Ночь выдалась очень красивой. На небе острыми иголками блестели звезды, веселой гурьбой окружая тяжеловесную луну. Вокруг расстилался маленький городишко, живший на первый взгляд абсолютно спокойной жизнью. Ну и что, что время от времени эти улицы оглашались плачем матерей, а на лицах мужчин появлялось выражение бессильной злобы и стыда? Ведь в остальное время их никто не трогал, и жизнь текла медлительной, спокойной рекой, как недалекий Дунай.
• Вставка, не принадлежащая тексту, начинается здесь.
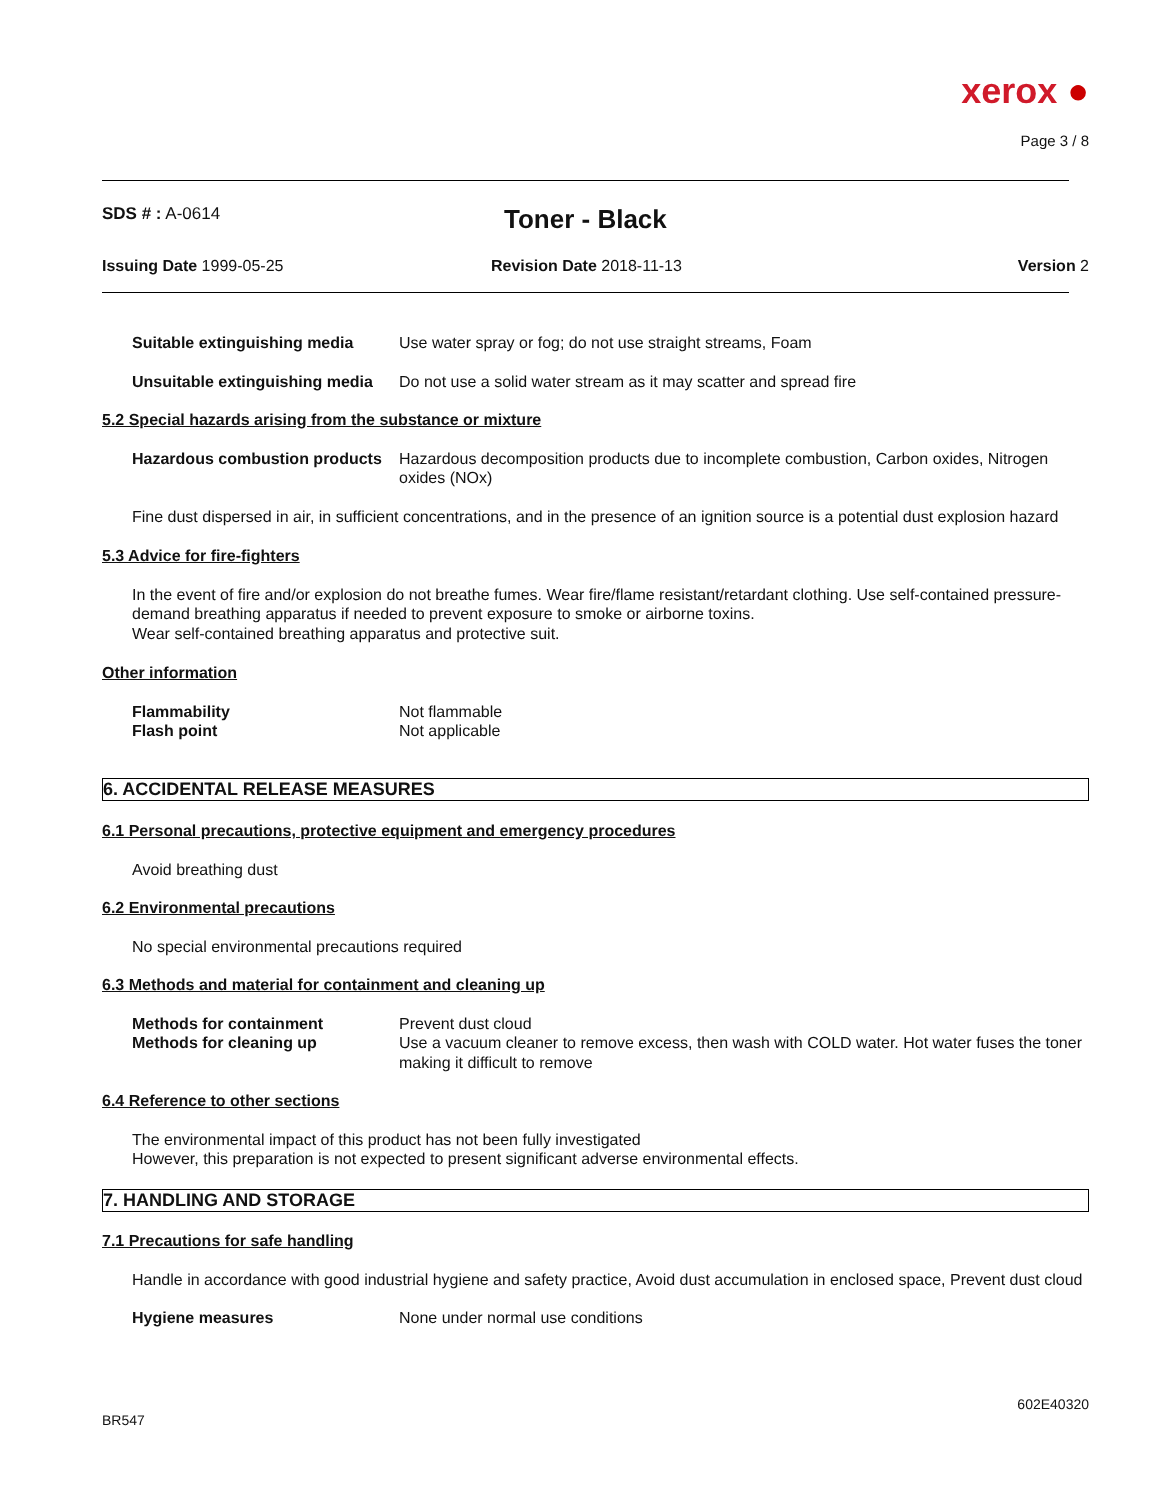xerox ●
Page 3 / 8
SDS # : A-0614
Toner - Black
Issuing Date 1999-05-25 Revision Date 2018-11-13 Version 2
Suitable extinguishing media
Use water spray or fog; do not use straight streams, Foam
Unsuitable extinguishing media
Do not use a solid water stream as it may scatter and spread fire
5.2 Special hazards arising from the substance or mixture
Hazardous combustion products
Hazardous decomposition products due to incomplete combustion, Carbon oxides, Nitrogen oxides (NOx)
Fine dust dispersed in air, in sufficient concentrations, and in the presence of an ignition source is a potential dust explosion hazard
5.3 Advice for fire-fighters
In the event of fire and/or explosion do not breathe fumes. Wear fire/flame resistant/retardant clothing. Use self-contained pressure-demand breathing apparatus if needed to prevent exposure to smoke or airborne toxins.
Wear self-contained breathing apparatus and protective suit.
Other information
Flammability Not flammable
Flash point Not applicable
6. ACCIDENTAL RELEASE MEASURES
6.1 Personal precautions, protective equipment and emergency procedures
Avoid breathing dust
6.2 Environmental precautions
No special environmental precautions required
6.3 Methods and material for containment and cleaning up
Methods for containment Prevent dust cloud
Methods for cleaning up Use a vacuum cleaner to remove excess, then wash with COLD water. Hot water fuses the toner making it difficult to remove
6.4 Reference to other sections
The environmental impact of this product has not been fully investigated
However, this preparation is not expected to present significant adverse environmental effects.
7. HANDLING AND STORAGE
7.1 Precautions for safe handling
Handle in accordance with good industrial hygiene and safety practice, Avoid dust accumulation in enclosed space, Prevent dust cloud
Hygiene measures None under normal use conditions
602E40320
BR547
В окнах домов, красивых, как елочные украшения, загорались живые огоньки, подчеркивающие сказочность этого места намного сильнее, чем электрический свет.
— Андрей, зачем вам это?
— Что — это? — удивленно спросил Корчак, понимая, что его хотят вытянуть на откровенность.
— Борьба.
— Если честно, уже не знаю, хотелось бы ответить, как Портос: «Дерусь, потому что дерусь», — но, увы, это не так.
На некоторое время они оба замолчали: Андрей думал о том, насколько искренними были его слова и почему он вообще откровенничает с этим человеком. Смерть Наташи что-то сломала в его душе. Андрей даже не думал, что там еще осталось чему ломаться, но, видно, ошибался. Он понял, насколько глупо и эгоистично вел себя весь поход. Жизнь ведь действительно продолжается, и не потому что он еще дышит, а потому, что рядом с ним кто-то по-прежнему умирает. Раньше Андрей думал, что члены отряда ему безразличны, но то, что он почувствовал, глядя на мертвую девушку, говорило об обратном. А ведь еще была Света — практически ребенок, которого два оголтелых фанатика затащили к черту на рога.